Vanessa Williams

Vanessa Williams‘s fierce turn as diabolical fashion magazine editor Wilhelmina Slater–the Ugly Betty glamazon whose stilettos are almost as sharp as her tongue–has won over TV audiences and critics alike. But there’s one viewer who isn’t buying the 44-year-old actress as the devious diva: a first-grade classmate of Williams’s daughter Sasha, who saw a tape of Betty and sniffed, “That’s Sasha’s mom? Where’s her ponytail?” Explains Williams: “The glam woman who wears minks and makeup all the time? That isn’t me. Sasha’s mom has a ponytail, wears clogs and picks up her kids from school.”

In fact her Betty character is literally miles away from the actress’s real life. A single mother of four–to Melanie, 19, Jillian, 17, Devin, 13 (all by her first husband, publicist Ramon Hervey, 56); and Sasha, 6 (by her second husband, NBA-star-turned-actor Rick Fox, 37)–Williams constantly commutes back and forth between the L.A. set and her house just outside New York City. “I’m home every weekend,” says Williams, who split from Fox in 2004 but remains close to both her exes. “I cook for them, we go to church together–my kids are so lucky to have parents in their lives who love them and do things together,” she says.

When Mom is in L.A. working, the kids are looked after by their dads or Williams’s mother, Helen. But when she’s at home, the actress is the CEO; equipped with a Blackberry, she coordinates who’ll be picking the younger kids up from school, how they’re getting to karate and basketball practice–even the logistics of getting Devin ready for his eighthgrade play. “He’s going to play Birdie in Bye Bye Birdie, “says his proud mom. “I make sure he has his script.”

After more than two decades in show business, Williams–who made history in 1983 by becoming the first African-American Miss America, but was later forced to relinquish the crown when a nude photo from her past resurfaced–has learned the benefits of separating business from pleasure. “Hollywood is notorious for loving you one second and then you’re over with the next,” says Williams, who grew up in Millwood, N.Y. “My biggest strategic move was to move out of Hollywood and live in a very normal community. None of my friends is really in the business, and I’ve known a lot of my friends since second, third, fourth and fifth grade. It’s treating Hollywood as my job, having my home as a sanctuary and not crossing the two.”

Before focusing on acting, Williams initially made her mark as a singer–racking up 11 Grammy nominations and hit songs such as “Save the Best for Last.” (She’s currently working on a new album with Brazilian musician Sergio Mendez.) Later she starred in the Tony-award-winning Broadway musical Kiss of the Spider Woman and in hit films such as Soul Food.

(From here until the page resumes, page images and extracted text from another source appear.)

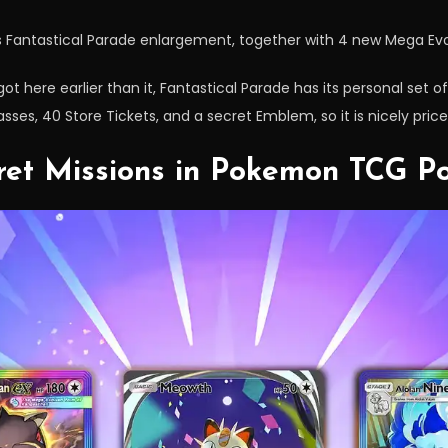
 Fantastical Parade enlargement, together with 4 new Mega Evo
t here earlier than it, Fantastical Parade has its personal set of 
ses, 40 Store Tickets, and a secret Emblem, so it is nicely price
cret Missions in Pokemon TCG P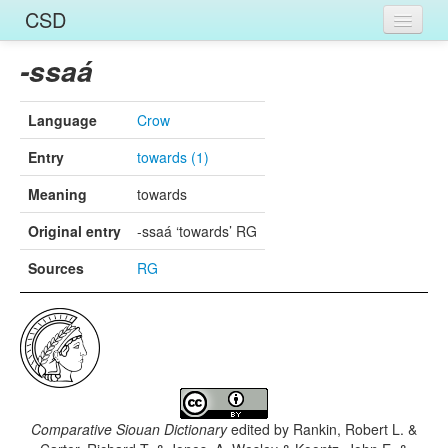
CSD
Home
-ssaá
Entries
Language
Crow
Languages
Entry
towards (1)
Words
Meaning
towards
Sources
Original entry
-ssaá ‘towards’ RG
Sources
RG
Comparative Siouan Dictionary
edited by
Rankin, Robert L. &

Still, being on a TV show was one thing she didn’t see coming. “Television was never something I aspired to do,” she says. “There were certain moments in time when I watched Dynasty and Diahann Carroll came on and I thought it would be cool to be her daughter. Or when Sex and the City came on, I thought, ‘God I’d love to be a part of that cast.’ But I never really dreamed of being in my own TV show. It was always more about Broadway and theater.”

In fact Williams, who was grieving over the sudden death of her father from a pancreatic infection in 2006, turned down the Betty producers when they first offered her the role. “I was so devastated,” recalls Williams. “I said no.” But ultimately she was persuaded, and she’s glad she was. Says Michael Urie, who plays Wilhelmina’s toadying assistant Marc: “She’s having so much fun every day.” And dispensing lots of advice too. On the set the veteran performer has taken on a den-mother role to Betty’s cast, made up mostly of actors who have gone from worrying about how to pay the rent to how to dodge the paparazzi. “She’s our fame teacher,” says Urie.

Paparazzi hoping to catch Williams with a new boyfriend will just have to wait. “No, I’m not dating anyone,” she says. With her schedule, who has time to meet someone? Or as she puts it, with a laugh, “I’m dating American Airlines seat 2A.”